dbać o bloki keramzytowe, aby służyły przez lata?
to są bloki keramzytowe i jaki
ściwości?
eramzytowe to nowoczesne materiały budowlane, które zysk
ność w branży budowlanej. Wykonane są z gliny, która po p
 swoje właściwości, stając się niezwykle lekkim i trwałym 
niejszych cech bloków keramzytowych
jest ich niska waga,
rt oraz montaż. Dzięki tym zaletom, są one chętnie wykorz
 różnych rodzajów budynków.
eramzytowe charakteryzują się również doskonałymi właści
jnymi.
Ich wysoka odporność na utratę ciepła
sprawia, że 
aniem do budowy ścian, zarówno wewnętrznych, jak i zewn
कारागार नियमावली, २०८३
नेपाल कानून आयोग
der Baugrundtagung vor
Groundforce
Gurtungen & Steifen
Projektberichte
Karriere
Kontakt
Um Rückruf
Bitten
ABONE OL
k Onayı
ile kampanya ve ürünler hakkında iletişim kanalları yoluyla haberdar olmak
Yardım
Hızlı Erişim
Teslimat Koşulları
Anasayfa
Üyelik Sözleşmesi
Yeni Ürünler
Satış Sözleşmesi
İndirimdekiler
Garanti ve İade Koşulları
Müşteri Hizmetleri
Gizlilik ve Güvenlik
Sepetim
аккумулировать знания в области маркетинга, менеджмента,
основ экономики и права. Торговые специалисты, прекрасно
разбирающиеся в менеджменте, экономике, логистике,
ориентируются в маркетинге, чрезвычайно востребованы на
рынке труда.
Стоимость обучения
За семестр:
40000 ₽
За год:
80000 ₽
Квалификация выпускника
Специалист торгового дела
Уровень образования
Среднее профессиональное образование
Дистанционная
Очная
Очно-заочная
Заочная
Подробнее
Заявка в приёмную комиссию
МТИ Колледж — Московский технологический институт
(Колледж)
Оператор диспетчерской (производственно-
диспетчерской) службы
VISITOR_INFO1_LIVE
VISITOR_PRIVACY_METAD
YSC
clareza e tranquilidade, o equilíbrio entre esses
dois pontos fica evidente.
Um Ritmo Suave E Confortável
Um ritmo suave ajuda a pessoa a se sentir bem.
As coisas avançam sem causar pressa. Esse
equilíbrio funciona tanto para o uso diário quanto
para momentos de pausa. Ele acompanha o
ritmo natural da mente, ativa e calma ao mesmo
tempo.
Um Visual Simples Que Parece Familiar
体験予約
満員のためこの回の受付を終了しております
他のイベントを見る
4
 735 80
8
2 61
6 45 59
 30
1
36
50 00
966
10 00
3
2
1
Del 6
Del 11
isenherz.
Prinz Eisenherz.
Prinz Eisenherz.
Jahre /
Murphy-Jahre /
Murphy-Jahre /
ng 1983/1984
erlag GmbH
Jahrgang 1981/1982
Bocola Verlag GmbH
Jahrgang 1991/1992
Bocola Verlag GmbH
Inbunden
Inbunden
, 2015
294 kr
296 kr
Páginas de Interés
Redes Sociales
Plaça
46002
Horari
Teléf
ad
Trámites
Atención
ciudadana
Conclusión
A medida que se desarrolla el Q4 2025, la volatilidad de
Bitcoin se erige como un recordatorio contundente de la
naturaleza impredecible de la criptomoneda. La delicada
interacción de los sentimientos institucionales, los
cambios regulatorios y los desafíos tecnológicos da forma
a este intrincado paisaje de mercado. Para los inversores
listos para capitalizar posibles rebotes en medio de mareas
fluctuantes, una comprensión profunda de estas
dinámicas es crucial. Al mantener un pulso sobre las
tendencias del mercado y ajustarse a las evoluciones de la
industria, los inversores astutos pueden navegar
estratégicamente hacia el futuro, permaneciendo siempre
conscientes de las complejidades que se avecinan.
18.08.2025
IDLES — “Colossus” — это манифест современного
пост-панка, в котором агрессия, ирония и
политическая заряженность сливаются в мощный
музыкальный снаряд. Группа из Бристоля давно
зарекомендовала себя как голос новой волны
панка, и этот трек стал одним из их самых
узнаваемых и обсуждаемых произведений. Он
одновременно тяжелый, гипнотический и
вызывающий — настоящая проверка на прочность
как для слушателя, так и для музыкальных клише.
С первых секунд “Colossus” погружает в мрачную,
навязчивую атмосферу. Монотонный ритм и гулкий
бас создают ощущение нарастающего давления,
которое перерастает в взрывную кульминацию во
------------------------------------------------
What you will do
Render every line of text from the entries above as a Markdown table with two columns, No. and Text, numbering the rows in order and skipping any blank lines.

Response
| No. | Text |
|---|---|
| 1 | dbać o bloki keramzytowe, aby służyły przez lata? |
| 2 | to są bloki keramzytowe i jaki |
| 3 | ściwości? |
| 4 | eramzytowe to nowoczesne materiały budowlane, które zysk |
| 5 | ność w branży budowlanej. Wykonane są z gliny, która po p |
| 6 |  swoje właściwości, stając się niezwykle lekkim i trwałym  |
| 7 | niejszych cech bloków keramzytowych |
| 8 | jest ich niska waga, |
| 9 | rt oraz montaż. Dzięki tym zaletom, są one chętnie wykorz |
| 10 |  różnych rodzajów budynków. |
| 11 | eramzytowe charakteryzują się również doskonałymi właści |
| 12 | jnymi. |
| 13 | Ich wysoka odporność na utratę ciepła |
| 14 | sprawia, że  |
| 15 | aniem do budowy ścian, zarówno wewnętrznych, jak i zewn |
| 16 | कारागार नियमावली, २०८३ |
| 17 | नेपाल कानून आयोग |
| 18 | der Baugrundtagung vor |
| 19 | Groundforce |
| 20 | Gurtungen & Steifen |
| 21 | Projektberichte |
| 22 | Karriere |
| 23 | Kontakt |
| 24 | Um Rückruf |
| 25 | Bitten |
| 26 | ABONE OL |
| 27 | k Onayı |
| 28 | ile kampanya ve ürünler hakkında iletişim kanalları yoluyla haberdar olmak |
| 29 | Yardım |
| 30 | Hızlı Erişim |
| 31 | Teslimat Koşulları |
| 32 | Anasayfa |
| 33 | Üyelik Sözleşmesi |
| 34 | Yeni Ürünler |
| 35 | Satış Sözleşmesi |
| 36 | İndirimdekiler |
| 37 | Garanti ve İade Koşulları |
| 38 | Müşteri Hizmetleri |
| 39 | Gizlilik ve Güvenlik |
| 40 | Sepetim |
| 41 | аккумулировать знания в области маркетинга, менеджмента, |
| 42 | основ экономики и права. Торговые специалисты, прекрасно |
| 43 | разбирающиеся в менеджменте, экономике, логистике, |
| 44 | ориентируются в маркетинге, чрезвычайно востребованы на |
| 45 | рынке труда. |
| 46 | Стоимость обучения |
| 47 | За семестр: |
| 48 | 40000 ₽ |
| 49 | За год: |
| 50 | 80000 ₽ |
| 51 | Квалификация выпускника |
| 52 | Специалист торгового дела |
| 53 | Уровень образования |
| 54 | Среднее профессиональное образование |
| 55 | Дистанционная |
| 56 | Очная |
| 57 | Очно-заочная |
| 58 | Заочная |
| 59 | Подробнее |
| 60 | Заявка в приёмную комиссию |
| 61 | МТИ Колледж — Московский технологический институт |
| 62 | (Колледж) |
| 63 | Оператор диспетчерской (производственно- |
| 64 | диспетчерской) службы |
| 65 | VISITOR_INFO1_LIVE |
| 66 | VISITOR_PRIVACY_METAD |
| 67 | YSC |
| 68 | clareza e tranquilidade, o equilíbrio entre esses |
| 69 | dois pontos fica evidente. |
| 70 | Um Ritmo Suave E Confortável |
| 71 | Um ritmo suave ajuda a pessoa a se sentir bem. |
| 72 | As coisas avançam sem causar pressa. Esse |
| 73 | equilíbrio funciona tanto para o uso diário quanto |
| 74 | para momentos de pausa. Ele acompanha o |
| 75 | ritmo natural da mente, ativa e calma ao mesmo |
| 76 | tempo. |
| 77 | Um Visual Simples Que Parece Familiar |
| 78 | 体験予約 |
| 79 | 満員のためこの回の受付を終了しております |
| 80 | 他のイベントを見る |
| 81 | 4 |
| 82 |  735 80 |
| 83 | 8 |
| 84 | 2 61 |
| 85 | 6 45 59 |
| 86 |  30 |
| 87 | 1 |
| 88 | 36 |
| 89 | 50 00 |
| 90 | 966 |
| 91 | 10 00 |
| 92 | 3 |
| 93 | 2 |
| 94 | 1 |
| 95 | Del 6 |
| 96 | Del 11 |
| 97 | isenherz. |
| 98 | Prinz Eisenherz. |
| 99 | Prinz Eisenherz. |
| 100 | Jahre / |
| 101 | Murphy-Jahre / |
| 102 | Murphy-Jahre / |
| 103 | ng 1983/1984 |
| 104 | erlag GmbH |
| 105 | Jahrgang 1981/1982 |
| 106 | Bocola Verlag GmbH |
| 107 | Jahrgang 1991/1992 |
| 108 | Bocola Verlag GmbH |
| 109 | Inbunden |
| 110 | Inbunden |
| 111 | , 2015 |
| 112 | 294 kr |
| 113 | 296 kr |
| 114 | Páginas de Interés |
| 115 | Redes Sociales |
| 116 | Plaça |
| 117 | 46002 |
| 118 | Horari |
| 119 | Teléf |
| 120 | ad |
| 121 | Trámites |
| 122 | Atención |
| 123 | ciudadana |
| 124 | Conclusión |
| 125 | A medida que se desarrolla el Q4 2025, la volatilidad de |
| 126 | Bitcoin se erige como un recordatorio contundente de la |
| 127 | naturaleza impredecible de la criptomoneda. La delicada |
| 128 | interacción de los sentimientos institucionales, los |
| 129 | cambios regulatorios y los desafíos tecnológicos da forma |
| 130 | a este intrincado paisaje de mercado. Para los inversores |
| 131 | listos para capitalizar posibles rebotes en medio de mareas |
| 132 | fluctuantes, una comprensión profunda de estas |
| 133 | dinámicas es crucial. Al mantener un pulso sobre las |
| 134 | tendencias del mercado y ajustarse a las evoluciones de la |
| 135 | industria, los inversores astutos pueden navegar |
| 136 | estratégicamente hacia el futuro, permaneciendo siempre |
| 137 | conscientes de las complejidades que se avecinan. |
| 138 | 18.08.2025 |
| 139 | IDLES — “Colossus” — это манифест современного |
| 140 | пост-панка, в котором агрессия, ирония и |
| 141 | политическая заряженность сливаются в мощный |
| 142 | музыкальный снаряд. Группа из Бристоля давно |
| 143 | зарекомендовала себя как голос новой волны |
| 144 | панка, и этот трек стал одним из их самых |
| 145 | узнаваемых и обсуждаемых произведений. Он |
| 146 | одновременно тяжелый, гипнотический и |
| 147 | вызывающий — настоящая проверка на прочность |
| 148 | как для слушателя, так и для музыкальных клише. |
| 149 | С первых секунд “Colossus” погружает в мрачную, |
| 150 | навязчивую атмосферу. Монотонный ритм и гулкий |
| 151 | бас создают ощущение нарастающего давления, |
| 152 | которое перерастает в взрывную кульминацию во |